*ВЫБРАННЫЙ ОТРЫВОК*
========================================

Мой новый хозяин — Яковлев, был старик, который жил со своей сестрой в подвале дома. Он был служащим в каком-то государственном ведомстве. Я испытывал угрызения совести, понимая, что не очень красиво по отношению к этим людям позволять им держать меня у себя, не сказав, кем я был на самом деле, и не дав им возможность осознать до конца риск, который они этим брали на себя. Однако в данном случае мой чрезвычайно любезный друг мадам Данилова, которая и нашла мне эту квартиру, попросила меня этого не делать. Эта сестра была большая сплетница, да и брат не на много меньше чем она, и мадам Данилова была убеждена, что лучше всего было в данном случае держать их в неведении. Было неприятно, что я должен был обманывать этих людей.

Дом Яковлевых не был идеальным местом для меня. Они до этого укрывали у себя Иванова, моего предполагаемого курьера, который был арестован, когда пытался покинуть город. В чека имелись способы получения информации от людей, которые попали к ним в руки, и они могли бы заставить Иванова или его жену сказать, где они проживали. Это могло бы повлечь за собой арест Яковлева, а также и меня, если я был бы здесь обнаружен. Однако приходилось идти на риски такого рода.

Для этих двух Яковлевых я был присоединившимся к Осипову в январе румынско-австрийским военнопленным, за которым охотились большевики. Они все время приносили мне интересные новости и слухи о событиях в Румынии, которыми, по их мнению, я должен был интересоваться. В начале наиболее затруднительными для меня были их вопросы ко мне, касающиеся Румынии. Если у нас на столе была дыня, меня спрашивали, растут ли такие дыни в Румынии. Если у нас на обед была рыба, меня спрашивали о рыбе в Румынии. В конце концов, я стал получать удовольствие, изобретая подробные ответы на вопросы такого рода, зная очень хорошо, что сказанное мною, будет скоро забыто, и, если я скажу на следующий день прямо противоположное, этого никто и не заметит. Например есть два вида рыбы, которую едят в Румынии, одна очень хорошая, но дорогая, другая очень соленая и противная и на самом деле не столь съедобная, как довольно неприятная соленая рыба, которую мы получаем в Туркестане из Аральского моря! Дыни в Румынии намного меньше, чем дыни в Туркестане и не столь хороши, а стоят намного дороже. Мне таким образом приходилось обсуждать с ними хлеб, мясо, различные виды фруктов, и т. д., и это меня здорово веселило.

========================================

*ЧТО СДЕЛАТЬ*
1 - Где, согласно отрывку о жизни у Яковлевых, жил Яковлев со своей сестрой?
2 - Продолжите отрывок о жизни у Яковлевых, начав сразу после его последнего предложения.
Материал ниже взят из другого источника.

*ПРЕДСТАВЛЕННЫЙ МАТЕРИАЛ*

========================================

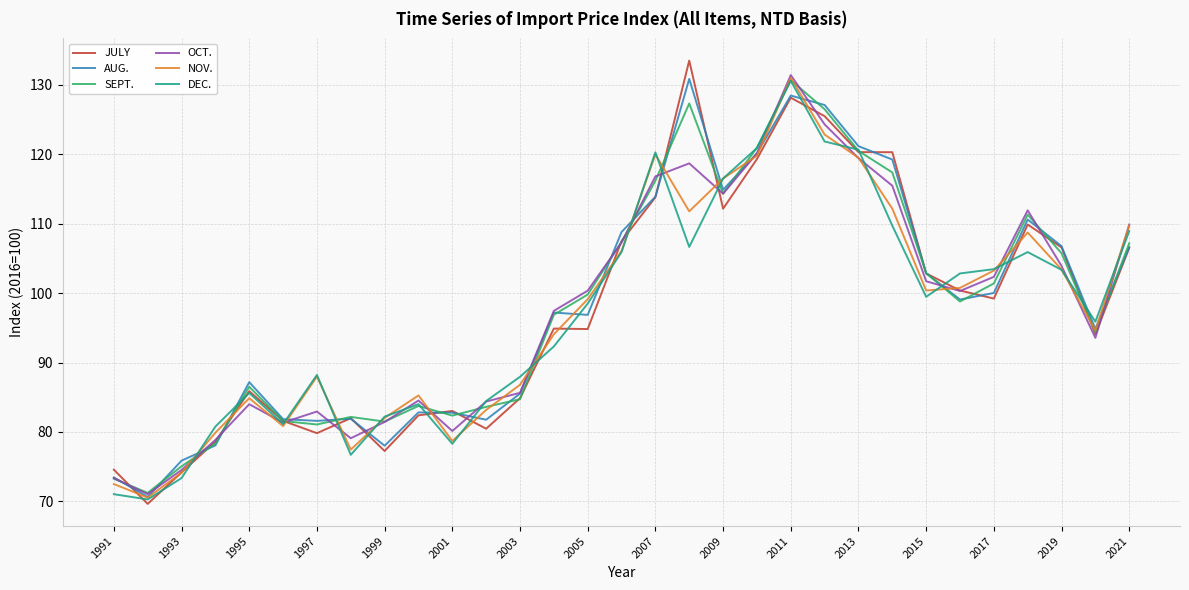

What is the minimum value for SEPT.?

71.2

========================================

*ОТВЕТЫ НА ЗАДАНИЯ*
1 - В подвале дома.

2 -
После моего отъезда Яковлевы, надо полагать, узнали, кто был их квартирант на самом деле, и, должно быть, были удивлены бойкости, с которой он рассказывал им о деталях жизни в Румынии, и я надеюсь, что они простят мне все мои обманы, особенно в наших с ними разговорах о местонахождении полковника Бейли! Вамбери,[58] посещавший скрытно в 1863 году Среднюю Азию, испытывал те же самые трудности и описывает свои сожаления по поводу необходимости обманывать людей, ставших его близкими друзьями.

Помимо мисс Хьюстон, за которой следили, так как она была под сильным подозрением у властей, у меня в Ташкенте было двое надежных и заслуживающих доверия друзей, чьи дома были вне подозрения, Андреев и мадам Данилова. Однажды, идя к ней домой, я повстречался на улице с дочерью Ноева, большой умницей — Женей, которая ни единым взглядом или телодвижением не дала понять, что узнала меня. Ее губы едва заметно пробормотали «Pas у alter»,[59] когда я проходил мимо.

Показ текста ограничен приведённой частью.